Flexibility and pivoting on strategy are all fine, but patience and discipline remain key, panelists said.
“You do not want to do deals just to get cash out. Now is not the time to play hero,” Bradshaw said, adding that Starwood Capital and Blackstone are 50/50 partners in ownership of Extended Stay America following a $6 billion deal that closed in June.
“There could still be corrections to monetary policy and lending rates, and in two years we might not be talking as we are now, and you have to get your exits right," he said.
“Demand-supply fundamentals were deteriorating before the pandemic, so pre-COVID it was an excellent time to leave,” he added.
Bradshaw said he and his colleagues currently are busier on the credit side.
“It is overly heated on the equity side. The only way the math works to get the returns of 2019 is on the back end," he said.

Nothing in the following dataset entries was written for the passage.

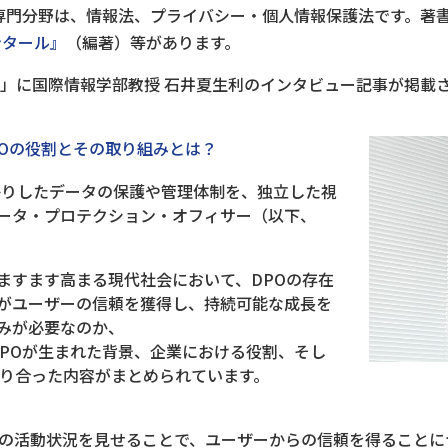
専門分野は、情報法、プライバシー・個人情報保護法です。著
ンタール』
（編著）等があります。
リー」に国際情報学部教授 石井夏生利のインタビュー記事が掲載
POの役割とその取り組みとは？
預かりしたデータの保護や管理体制を、独立した視
ータ・プロテクション・オフィサー（以下、
ますます高まる現代社会において、DPOの存在
がユーザーの信頼を獲得し、持続可能な成長を
みが必要なのか、
、DPOが生まれた背景、企業における役割、そし
語り合った内容がまとめられています。
その活動状況を見せることで、ユーザーからの信頼を得ること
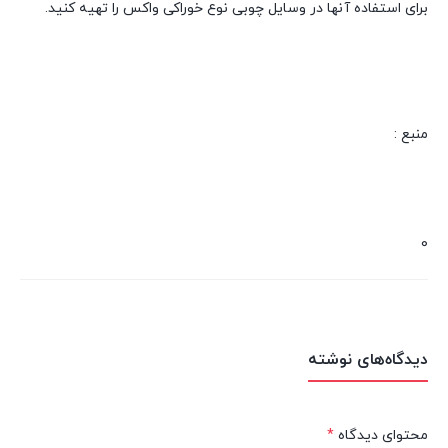
برای استفاده آنها در وسایل چوبی نوع خوراکی واکس را تهیه کنید.
منبع :
0
دیدگاه‌های نوشته
محتوای دیدگاه
*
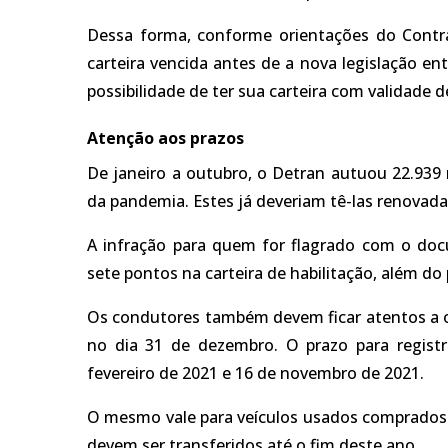
Dessa forma, conforme orientações do Contr
carteira vencida antes de a nova legislação en
possibilidade de ter sua carteira com validade d
Atenção aos prazos
De janeiro a outubro, o Detran autuou 22.93
da pandemia. Estes já deveriam tê-las renovada
A infração para quem for flagrado com o do
sete pontos na carteira de habilitação, além d
Os condutores também devem ficar atentos a ou
no dia 31 de dezembro. O prazo para registr
fevereiro de 2021 e 16 de novembro de 2021.
O mesmo vale para veículos usados comprados e
devem ser transferidos até o fim deste ano.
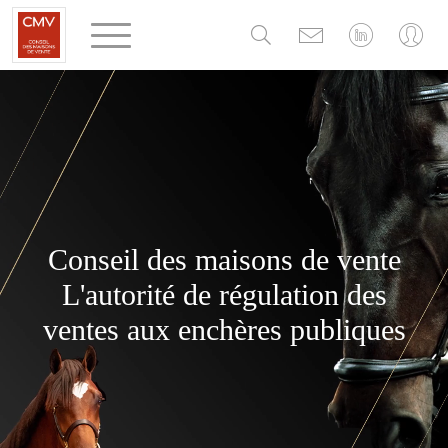
Panneau de gestion des cookies
Conseil des maisons de vente
L'autorité de régulation des
ventes aux enchères publiques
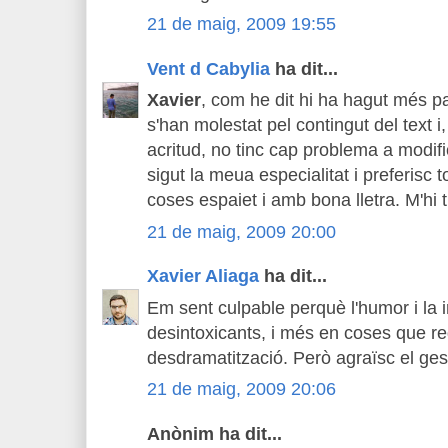
21 de maig, 2009 19:55
Vent d Cabylia
ha dit...
Xavier
, com he dit hi ha hagut més par
s'han molestat pel contingut del text i
acritud, no tinc cap problema a modifi
sigut la meua especialitat i preferisc t
coses espaiet i amb bona lletra. M'hi 
21 de maig, 2009 20:00
Xavier Aliaga
ha dit...
Em sent culpable perquè l'humor i la 
desintoxicants, i més en coses que r
desdramatització. Però agraïsc el ges
21 de maig, 2009 20:06
Anònim ha dit...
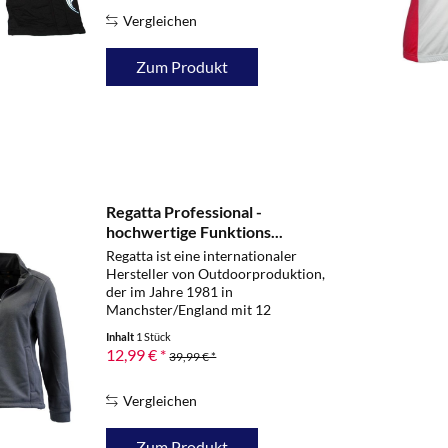
und somit keine...
Vergleichen
Zum Produkt
Regatta Professional -
hochwertige Funktions...
Regatta ist eine internationaler
Hersteller von Outdoorproduktion,
der im Jahre 1981 in
Manchster/England mit 12
Mitarbeitern gegründet wurde. In
Inhalt
1 Stück
der Zwischenzeit ist Regatta, das
12,99 € *
39,99 € *
sich in Familienbesitz befindet, in
über 50 Ländern...
Vergleichen
Zum Produkt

“We’re going to buy several leased hotels this year with a separate bucket of capital. We're on the lookout for good real estate with good angles but not overstretching ourselves. There is a lot of capital, so you do not have to play it with just equity,” he added.
Opportunities in a Crisis
Will Duffey, head of hotels and hospitality for Europe, Middle East and Africa at business advisory JLL, said pricing has stayed firm, which has led to investors concentrating on niche products where value can be added.
Kaufman said Blackstone is paying a lot of attention on the independent hotel space.
“We look for boutique hotels that many institutional players see as just too small and distress that goes beyond traditional reasoning, such as family and generational issues. Push the family to find solutions. We, too, are very entrepreneurial, and across four investments over the last 18 years, in all of them something was broken. That is absorbed into the price,” he said.
Investors are also considering sustainability, including whether an asset or firm has its green credentials and operation strategies in place.
“That’s a big focus for us. If there is no consideration of this, that’s a big red flag,” Seyrling said.
Kaufman said such aspects must not be regarded as savings but as investment opportunities.
“We take this super-seriously and implement best practices. If there are none in place at the buy, we’re less inclined to buy,” he said.
“This is part of the upside story,” Bradshaw added.
Distress has not been a major factor in transactions, due to government-backed initiatives, bank policies and owners being unwilling to drop asset prices, panelists said. Habbel, however, said distress has been a factor in family-owned hotels of between 50 and 100 rooms.
“This is not a leveraged crisis, as was seen after the Great Financial Crisis, but a liquidity one. Family businesses have lost two summer seasons now,” Bradshaw said.
“It also is not about [return on investment], but about profitability, and that requires a longer hold period. We’re not thinking about selling, rather to leverage and extend loans. We have time to be profitable.”
Habbel added “banks are not calling in loans, but they will not make new ones.”
Bradshaw said although it takes several years for assets to trade in some markets, in the U.S. it is far more draconian.
“In the U.S., you default on your loan, then boom. It is a machine,” he said.